WORK ORDER – Reading the records below, how many lines contain "middle"? Respond with a number and nothing else.

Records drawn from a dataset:

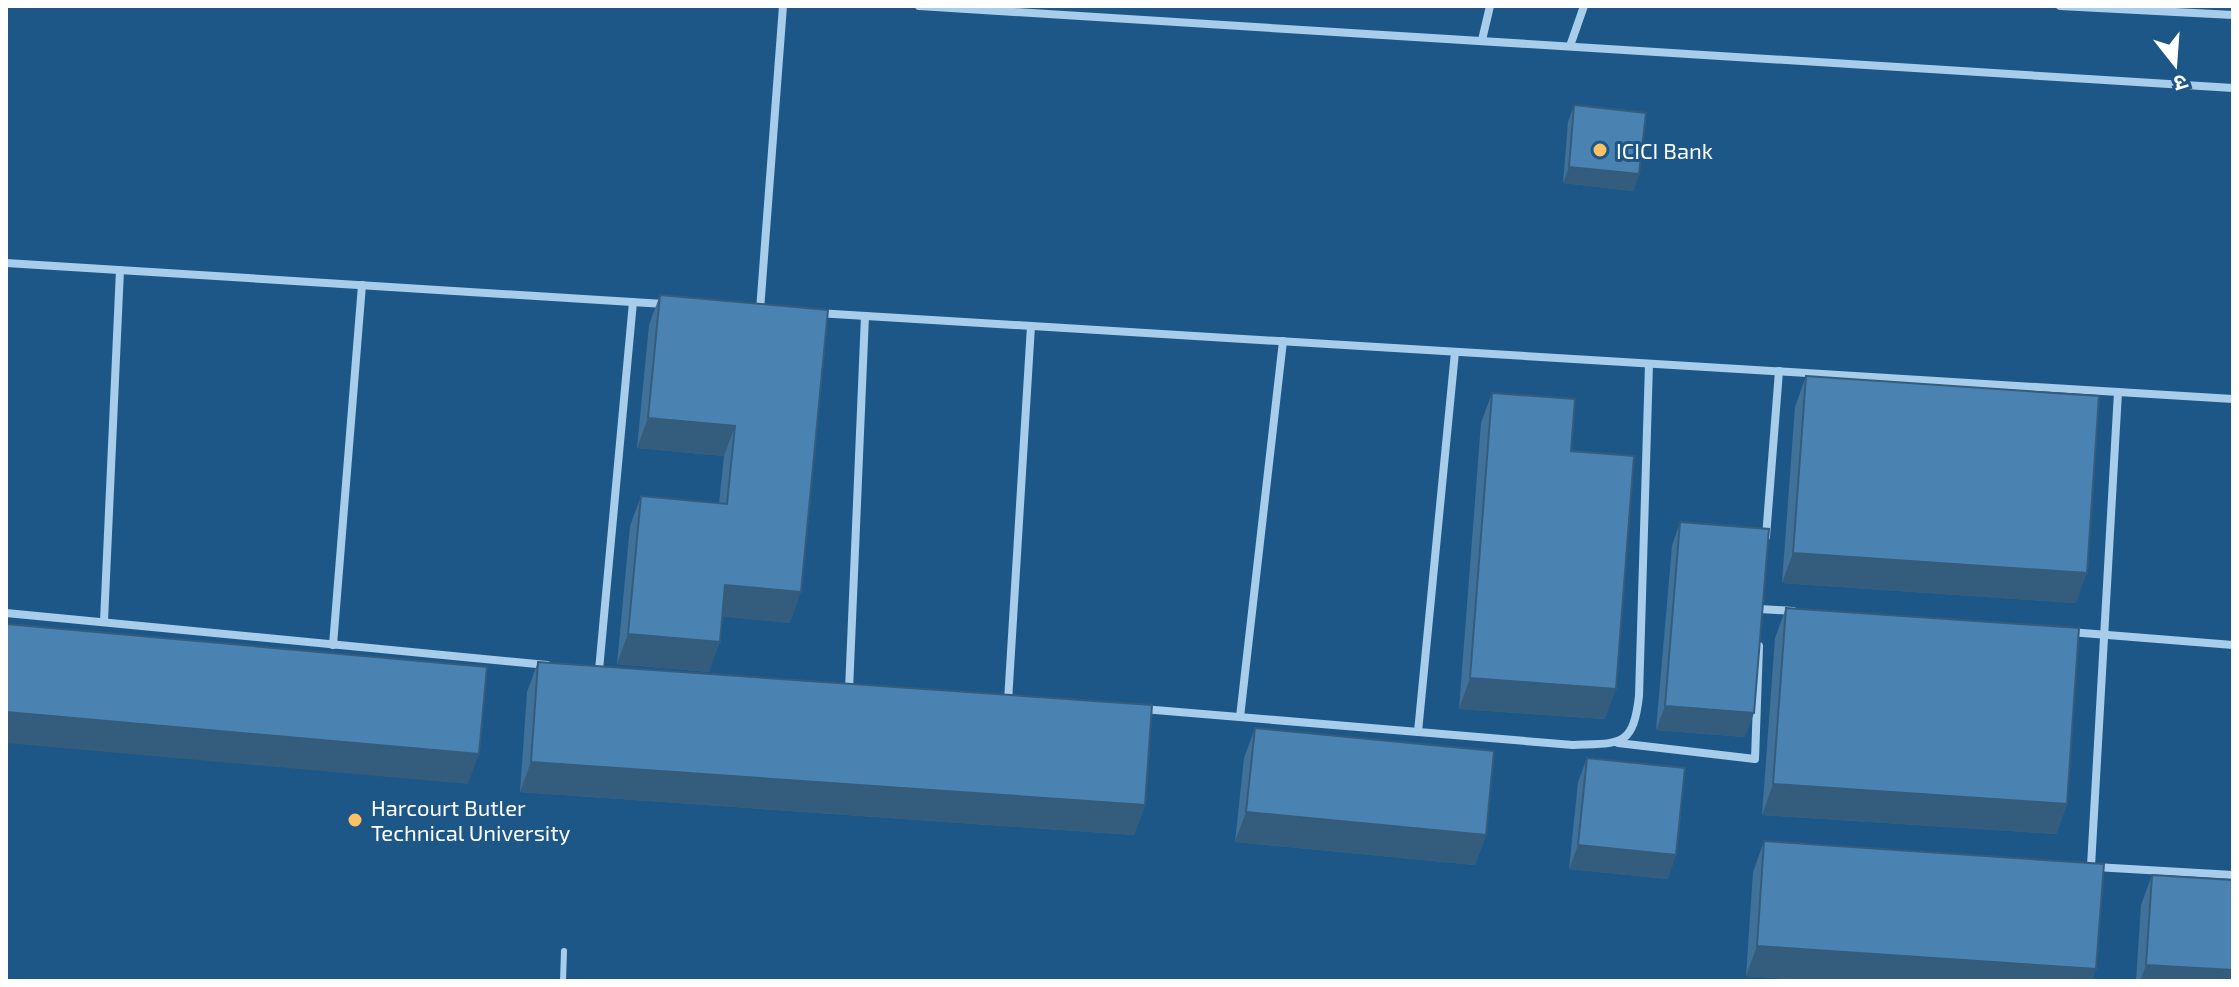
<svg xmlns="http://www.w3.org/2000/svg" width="2239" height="987" font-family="'Exo 2','Noto Sans Devanagari',sans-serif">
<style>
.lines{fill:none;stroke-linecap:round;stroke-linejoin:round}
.lane{stroke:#a7cdeb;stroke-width:6}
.street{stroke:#a7cdeb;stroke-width:8}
.wall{fill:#407199}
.shaded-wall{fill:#345c7d}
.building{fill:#4a83b2;stroke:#345c7d;stroke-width:2}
.poi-dot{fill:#fbc166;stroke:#1d5788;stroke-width:3}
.labels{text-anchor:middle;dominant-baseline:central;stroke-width:6;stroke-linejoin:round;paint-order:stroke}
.poi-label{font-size:22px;fill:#fff;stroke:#1d5788;text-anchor:start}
</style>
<rect width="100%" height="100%" fill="#1d5788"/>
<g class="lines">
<!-- lane -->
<path class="lane" d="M563 981 564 951"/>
<!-- street -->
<g class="street">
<path d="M919 6 2233 88"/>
<path d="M2060 6 2233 15"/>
<path d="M1482 40 1490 6"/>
<path d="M1570 46 1584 6"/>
<path d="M6 263 664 304"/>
<path d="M760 310 783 6"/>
<path d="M817 313 2233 399"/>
<path d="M1766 537 1779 371"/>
<path d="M1760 609 1793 611"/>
<path d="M6 613 547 665"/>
<path d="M104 621 120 270"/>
<path d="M2070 632 2233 645"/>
<path d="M333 645 362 285"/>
<path d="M599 670 633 302"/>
<path d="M849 690 865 316"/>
<path d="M1008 701 1031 326"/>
<path d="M1143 709 1573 745C1620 743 1633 748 1639 696L1649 364"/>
<path d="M1240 717 1283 341"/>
<path d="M1418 732 1455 352"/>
<path d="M1618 743 1755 759 1759 646"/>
<path d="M2083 866H2091L2118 392"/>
<path d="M2095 867 2233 875"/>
</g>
</g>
<!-- wall -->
<g class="wall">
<path d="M1574 105 1639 174 1633 191 1563 183 1568 122Z"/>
<path d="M660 295 828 310 790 623 722 616 709 672 617 664 630 526 641 496 719 503 724 456 637 448 649 325Z"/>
<path d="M1806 376 2076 603 1782 583 1795 407Z"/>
<path d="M1492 393 1571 451 1605 719 1459 709 1481 423Z"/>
<path d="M1680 522 1745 737 1656 730 1672 546Z"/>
<path d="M1786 608 2067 804 2056 834 1762 815 1775 638Z"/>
<path d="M538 662 1145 805 1134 835 520 792 527 692Z"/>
<path d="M1255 728 1486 835 1475 865 1235 842 1244 758Z"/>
<path d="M1587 758 1668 879 1569 869 1578 782Z"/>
<path d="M1764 841 2096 969 2092 981H1820L1746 976 1753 872Z"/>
<path d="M2152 875 2233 981H2136L2141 905Z"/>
</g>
<!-- shaded-wall -->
<g class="shaded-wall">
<path d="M1569 167 1639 174 1633 191 1563 183Z"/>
<path d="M648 418 735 426 724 456 637 448Z"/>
<path d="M1793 553 2087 573 2076 603 1782 583Z"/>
<path d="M725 585 801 592 790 623 714 616Z"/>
<path d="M628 634 720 642 709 672 617 664Z"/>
<path d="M1470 678 1616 689 1605 719 1459 709Z"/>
<path d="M1665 706 1754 713 1745 737 1656 730Z"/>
<path d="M6 712 479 754 468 784 6 743Z"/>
<path d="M531 762 1145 805 1134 835 520 792Z"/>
<path d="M1773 784 2067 804 2056 834 1762 815Z"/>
<path d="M1246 812 1486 835 1475 865 1235 842Z"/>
<path d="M1578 845 1676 855 1668 879 1569 869Z"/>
<path d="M1757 946 2096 969 2092 981H1820L1746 976Z"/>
<path d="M2146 965 2233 970V981H2140Z"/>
</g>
<!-- building -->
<g class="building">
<path d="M1574 105 1646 113 1639 174 1569 167Z"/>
<path d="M660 295 828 310 801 592 725 585 720 642 628 634 641 496 727 504 735 426 648 418Z"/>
<path d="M1806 376 2099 396 2087 573 1793 553Z"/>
<path d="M1492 393 1575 399 1571 451 1634 456 1616 689 1470 678Z"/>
<path d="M1680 522 1769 529 1754 713 1665 706Z"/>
<path d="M1786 608 2079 628 2067 804 1773 784Z"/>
<path d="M6 624 487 667 479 754 6 712Z"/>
<path d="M538 662 1152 705 1145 805 531 762Z"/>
<path d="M1255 728 1494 751 1486 835 1246 812Z"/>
<path d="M1587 758 1685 768 1676 855 1578 845Z"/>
<path d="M1764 841 2104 864 2096 969 1757 946Z"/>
<path d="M2152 875 2233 880V970L2146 965Z"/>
</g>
<!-- markers -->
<g class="poi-dot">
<circle cx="1600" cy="150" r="8"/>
<circle cx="355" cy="820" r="8"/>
</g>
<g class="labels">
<!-- poi labels -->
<g class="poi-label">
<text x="1616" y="150">ICICI Bank</text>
<text x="371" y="807">Harcourt Butler<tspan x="371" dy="25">Technical University</tspan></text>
</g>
</g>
<!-- border -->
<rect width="2239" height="987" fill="none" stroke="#ffffff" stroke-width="16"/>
<!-- north arrow -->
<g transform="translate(2175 64) rotate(163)" stroke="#1d5788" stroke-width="6" paint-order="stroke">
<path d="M0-6L14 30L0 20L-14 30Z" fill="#ffffff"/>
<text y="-12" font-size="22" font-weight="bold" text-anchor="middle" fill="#ffffff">उ</text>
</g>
</svg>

WRITTEN RESPONSE – 2